I have groceries all over my apartment because at the beginning of this thing, I did a little anxiety-fueled shopping. Worried I wouldn’t be able to get fresh vegetables, I bought multiple bags of spirulina powder thinking we might need it as a source of healthy greens. Thankfully, we haven’t had any trouble getting fresh produce, so I’ve been making smoothies on a near-daily basis to try and use some of it up.
Like just about everyone else, I’ve been doing a whole lot of baking as a way of coping. And because I’m me, I’m always looking for ways to incorporate my preserves into any and all baked goods. Ages ago, I spotted a post on Instagram from fellow cookbook author Anja Dunk for a simple cake that is topped with berry jam and and dried coconut. A classic UK school dessert, it was typically served in a puddle of custard.
I didn’t have any custard mix, and sadly dried coconut isn’t an ingredient Scott is into, but the bones of the treat spoke to me. An easy cake topped with a layer of jam?! Sign me up.
Reading through the comments, Anja mentioned that she used a classic recipe using 125 grams of sugar, flour, and butter with two eggs. I took those instructions and ran with them. I kept the measurements the same, but included 1 teaspoon vanilla extract, 1 teaspoon of baking powder, 1/2 teaspoon fine salt. However, any cake recipe would work fine here, since the bulk of the trick is to spread it with a goodly amount of jam while the cake is still hot.
Scott and I ate this over the course of three days, carving off slivers whenever we passed by. He offered his highest cake compliment, which is that it tasted like one made from a box (this might not sound particularly flattering, but he is someone for whom there is no better cake than Funfetti made from mix).
If you’ve not encountered Anja Dunk in your travels through the food world, she is someone well worth a follow. I greatly enjoy her Instagram account (she has the most glorious wall of jars) and her books are just so good to read and cook from. She co-wrote the charming book Do/Preserve and Strudel, Noodles and Dumplings is one that I often read, novel-style when I need a moment of escape from two very active crawling, climbing babies.
I have included instructions below using the metric measurements that I cribbed from Anja. If you don’t have a scale, you can either use a converter to switch this recipe to work with cups, or just use one like this.
- 125 grams all purpose flour
- 1 teaspoon baking powder
- 1/2 teaspoon fine salt
- 125 grams room temperature butter
- 125 grams sugar
- 2 eggs
- 1 teaspoon vanilla extract
- 1/2 cup jam (according to my research, berry is traditional, but I think apricot or even marmalade would also be good here)

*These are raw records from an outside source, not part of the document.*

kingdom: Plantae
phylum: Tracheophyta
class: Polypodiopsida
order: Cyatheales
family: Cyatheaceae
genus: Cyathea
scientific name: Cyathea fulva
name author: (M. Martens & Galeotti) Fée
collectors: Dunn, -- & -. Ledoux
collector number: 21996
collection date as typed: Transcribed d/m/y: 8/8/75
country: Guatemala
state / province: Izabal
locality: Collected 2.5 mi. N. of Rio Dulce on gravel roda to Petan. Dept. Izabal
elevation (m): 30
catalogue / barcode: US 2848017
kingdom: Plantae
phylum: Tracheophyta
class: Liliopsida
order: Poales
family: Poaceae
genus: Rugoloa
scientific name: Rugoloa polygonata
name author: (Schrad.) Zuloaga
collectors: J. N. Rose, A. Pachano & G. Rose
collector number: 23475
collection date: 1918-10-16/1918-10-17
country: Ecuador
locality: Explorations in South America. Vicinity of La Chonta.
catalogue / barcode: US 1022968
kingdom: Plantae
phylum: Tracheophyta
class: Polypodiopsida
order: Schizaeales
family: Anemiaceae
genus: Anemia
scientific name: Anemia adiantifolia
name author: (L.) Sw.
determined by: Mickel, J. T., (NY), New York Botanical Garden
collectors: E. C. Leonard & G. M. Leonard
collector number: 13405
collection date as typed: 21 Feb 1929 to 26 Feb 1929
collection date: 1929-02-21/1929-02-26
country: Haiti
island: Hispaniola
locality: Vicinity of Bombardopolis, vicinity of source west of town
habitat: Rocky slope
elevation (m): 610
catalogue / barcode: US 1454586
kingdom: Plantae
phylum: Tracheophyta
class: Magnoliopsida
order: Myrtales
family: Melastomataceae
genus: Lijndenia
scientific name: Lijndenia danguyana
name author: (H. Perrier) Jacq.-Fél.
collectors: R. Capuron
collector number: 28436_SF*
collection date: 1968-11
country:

- Preheat the oven to 350°F/177°C.
- Butter a baking dish that can hold 6 cups. It can be a square 8x8, a round 8x2, or some other shape. I used a vintage rectangular pan that happened to be in circulation at the time I was making this cake.
- Whisk the flour, baking powder and salt together in a small bowl and set them aside.
- In a large bowl using an electric hand mixer, whip the butter and sugar together for 3-4 minutes. You want it to become really light and fluffy. Add the eggs and vanilla extract and mix to combine.
- Add the dry ingredients to the wet and mix on the slowest setting, just until everything is uniformly combined.
- Scrape the batter into the prepared pan and bake for 18-20 minutes, until a toothpick inserted into the center of the cake comes out mostly clean (a couple dry crumbs are okay).
- Let the cake cool for a few minutes and then top with the jam. You want it to be warm so that it absorbs the flavors a bit, but not so hot that the jam liquifies.
- Serve warm or at room temperature.